Another meaningful outcome of the visit is that the western states have, besides throwing their weight behind Pakistan without hitherto conditional support and thus making a common cause with the people and the government of Pakistan, have softened their stance over how Pakistan should put up its fight against militants and terrorists. The traditional western stress of “do more” has given way to ‘do better’ as has been observed during President Zardari’s meeting with President Obama.

The west’s will for the economic development of the areas producing the Taliban also surfaced during the visit, which saw Pakistan and Afghanistan signing a memorandum of understanding (MoU) in the presence of US Secretary of State Hillary Clinton in Washington. The MoU, it is generally believed, promises improvement in trade and economic ties between the two hitherto hostile south Asian states and benefit the two people in the future. As for the US economic assistance for Pakistan, the House of Representatives approved on May 15, a few days after President Zardari had left, an aid of $1.9 billion, over and above the request made by Obama’s administration, for economic stability and fighting militants. The House measures include $597 million in economic assistance, agricultural development, educational uplift, food scarcity and helping around 1.5 million internally displaced people. The government of the United Kingdom has also, besides, economic assistance, committed itself to work out a political and military strategy focusing on the war on terror in a way as to ensure the UK’s military presence on insurgent elements. President Zardari also said after his meeting with Prime Minister Gordon Brown that the British leadership now “fully shares our perceptions about the war against militants and terrorists”.

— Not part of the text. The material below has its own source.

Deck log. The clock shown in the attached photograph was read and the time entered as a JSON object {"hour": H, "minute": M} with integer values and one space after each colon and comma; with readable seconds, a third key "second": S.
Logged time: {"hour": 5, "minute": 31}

In the third leg of his tour, President Zardari reached Paris where France agreed (on May 15) to a wide-ranging civilian nuclear deal on the US-India pattern which promises transfer of nuclear technology to Pakistan and help it purchase nuclear equipment for peaceful purposes. Further talks on this issue will be held in July and France president Nicolas Sarkozy is likely to visit Pakistan in September this year.

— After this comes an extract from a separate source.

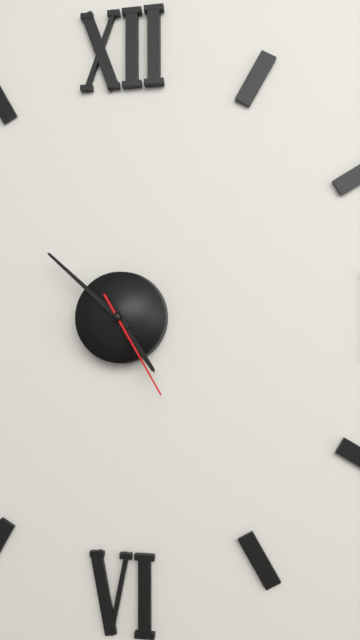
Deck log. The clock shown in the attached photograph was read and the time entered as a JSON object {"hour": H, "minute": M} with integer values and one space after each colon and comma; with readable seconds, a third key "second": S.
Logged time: {"hour": 4, "minute": 52, "second": 25}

However, President Zardari did not take pains in meeting the Republican Party leadership while his stay in the US. Although, former president George W Bush called Zardari on telephone expressing his belief that Pakistan would ultimately defeat militancy in the region, the impact of taking the Republican leadership being formally taken into confidence would have made a greater impact.

It may be pertinent to understand that President Zardari took on the US and European leadership at a time when western states had suffered a shock over the potential of the militants rising to scare the world as a whole. One passing reference before the end may be an interesting reading, although no parallels should be drawn between this visit and the visit of the late Zulfikar Ali Bhutto to India in 1972. When Bhutto was proceeding to India, he, too, had more fears than hopes. Similarly, it may also be interesting to state that the late Bhutto took his daughter, Benazir Bhutto, with him to Shimla as part of her political training and the world is witness to the fact how successfully she was trained in the political culture of Pakistan. Zardari took with him his son Bilawal, the chairperson of Pakistan People’s Party, to the US and Europe and only he future will tell how he will fair in the country’s politics.